Record dry conditions continue

As this picture shows, November isn't too late to worry about fires in the normally wet Naselle area. This fire, between the Bighill Road and the upper Naselle River, flared up after abnormally dry conditions continued through October into November. A brisk east wind and dry conditions may have helped to re-ignite a smoldering slash burn which hadn't shown any signs of life for over a month. However, DNR officials have still not determined the exact cause. Local volunteer fire departments responded to the flames last Friday until the Department of Natural Resources moved in equipment and crews from the Naselle Youth Camp to control the fire over the weekend. The fire got into some standing timber before it was controlled.

NASELLE - Just about all the questions about an extended dry period, if not an outright drought, were removed when the expected October rains failed to materialize in the Northwest. The 1.41 inches of precipitation measured at the Naselle Hatchery during October came in as the second driest October in the last 24 years, topped only by the 0.56 of an inch in October 1987. The 24-year October average is 9.90 inches.

This year's four month total rainfall from July through October did, however, set a record for dryness with only 3.71 inches during that span of time. Prior to this year's record setter, the July to October record was 4.57 inches in 1987. The ten month rainfall total for the year is 67.44 inches, well behind the 10 month average of 80.32 inches.

If it wouldn't have been for a one day soaking early in the month, this October would have been the driest October on record. The 0.76 of an inch of rain on Oct. 2 and 10 other days of mist and drizzle were enough to register in the rain gauges but were not enough to do much for the fire danger, the low rivers, and the area's straining water systems.

In addition, streams at a near record low level all over the Northwest, and continued water restrictions by water systems like the Naselle Water Company are evidence of the continuing problem.

The dryness was exacerbated by the abnormally cold weather accompanied by strong east winds, especially late in the month.
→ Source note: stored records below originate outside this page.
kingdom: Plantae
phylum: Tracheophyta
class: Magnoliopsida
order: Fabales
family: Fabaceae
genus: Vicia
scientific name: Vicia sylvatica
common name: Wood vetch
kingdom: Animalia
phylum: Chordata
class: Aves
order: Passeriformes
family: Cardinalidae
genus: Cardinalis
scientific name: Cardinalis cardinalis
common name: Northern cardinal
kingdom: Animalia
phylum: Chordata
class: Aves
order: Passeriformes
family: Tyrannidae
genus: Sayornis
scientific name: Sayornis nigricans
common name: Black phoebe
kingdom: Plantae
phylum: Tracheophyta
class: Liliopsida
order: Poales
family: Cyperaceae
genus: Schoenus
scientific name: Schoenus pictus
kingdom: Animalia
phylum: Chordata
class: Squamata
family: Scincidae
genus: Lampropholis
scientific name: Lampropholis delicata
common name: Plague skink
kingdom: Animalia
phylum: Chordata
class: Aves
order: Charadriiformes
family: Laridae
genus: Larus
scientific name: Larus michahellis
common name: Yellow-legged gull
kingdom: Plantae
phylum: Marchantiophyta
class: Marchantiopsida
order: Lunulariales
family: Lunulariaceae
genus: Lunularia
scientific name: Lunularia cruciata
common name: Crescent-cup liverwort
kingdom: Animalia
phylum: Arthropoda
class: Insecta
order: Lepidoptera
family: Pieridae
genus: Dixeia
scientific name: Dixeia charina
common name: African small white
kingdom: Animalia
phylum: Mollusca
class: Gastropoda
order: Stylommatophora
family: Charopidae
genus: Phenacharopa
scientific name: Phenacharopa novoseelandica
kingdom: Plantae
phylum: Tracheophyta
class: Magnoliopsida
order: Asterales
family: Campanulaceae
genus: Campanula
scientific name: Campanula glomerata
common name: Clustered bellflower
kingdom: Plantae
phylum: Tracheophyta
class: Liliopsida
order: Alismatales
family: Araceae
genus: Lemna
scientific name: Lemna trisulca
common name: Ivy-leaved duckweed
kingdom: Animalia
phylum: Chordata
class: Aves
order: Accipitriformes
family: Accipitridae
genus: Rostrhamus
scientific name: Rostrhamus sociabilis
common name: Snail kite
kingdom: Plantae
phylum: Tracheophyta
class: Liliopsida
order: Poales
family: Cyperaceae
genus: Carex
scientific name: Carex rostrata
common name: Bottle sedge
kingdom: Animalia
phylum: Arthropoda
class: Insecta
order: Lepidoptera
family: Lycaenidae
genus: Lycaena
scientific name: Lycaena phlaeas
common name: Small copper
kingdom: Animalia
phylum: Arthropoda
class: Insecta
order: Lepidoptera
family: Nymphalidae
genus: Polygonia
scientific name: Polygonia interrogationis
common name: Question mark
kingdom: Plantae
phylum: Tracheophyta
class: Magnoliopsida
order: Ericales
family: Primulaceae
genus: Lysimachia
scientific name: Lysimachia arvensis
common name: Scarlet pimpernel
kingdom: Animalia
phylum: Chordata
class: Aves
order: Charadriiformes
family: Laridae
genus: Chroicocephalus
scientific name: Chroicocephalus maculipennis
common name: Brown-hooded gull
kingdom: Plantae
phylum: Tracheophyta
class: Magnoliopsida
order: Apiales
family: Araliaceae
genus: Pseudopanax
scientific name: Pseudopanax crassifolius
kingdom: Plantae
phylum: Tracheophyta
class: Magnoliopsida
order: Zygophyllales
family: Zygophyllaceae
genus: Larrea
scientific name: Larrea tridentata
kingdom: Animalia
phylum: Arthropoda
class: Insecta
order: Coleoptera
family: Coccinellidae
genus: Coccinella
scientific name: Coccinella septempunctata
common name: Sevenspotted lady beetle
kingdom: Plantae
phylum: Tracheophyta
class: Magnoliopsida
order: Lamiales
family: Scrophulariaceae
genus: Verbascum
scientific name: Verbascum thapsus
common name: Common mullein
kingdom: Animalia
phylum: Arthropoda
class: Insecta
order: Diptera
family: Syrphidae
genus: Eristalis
There were seven nights below freezing with lows of 23 F and 21 F on the last two nights of the month. On those same two nights, the newly installed weather station at the Naselle Schools recorded temperatures of 22 and 19 degrees respectively.

On the other end of the thermometer, a high of 84 F. was recorded on the 17th, following 83 F. a day earlier. There were also four days with highs in the 70s. All in all, it was a very nice fall month - if one can forget about the lack of rainfall.

Can that deficit be made up? Likely, especially if November and December follow the pattern of three of the last four years when 49 to 60 inches of rain were recorded locally during those two months.

However, the dryness could continue as it did during 2000 when only 16.51 inches fell during the last two months of that year. If the predictions of another El Nino year are accurate, 2002 could become one of the driest years in the last two (plus) decades.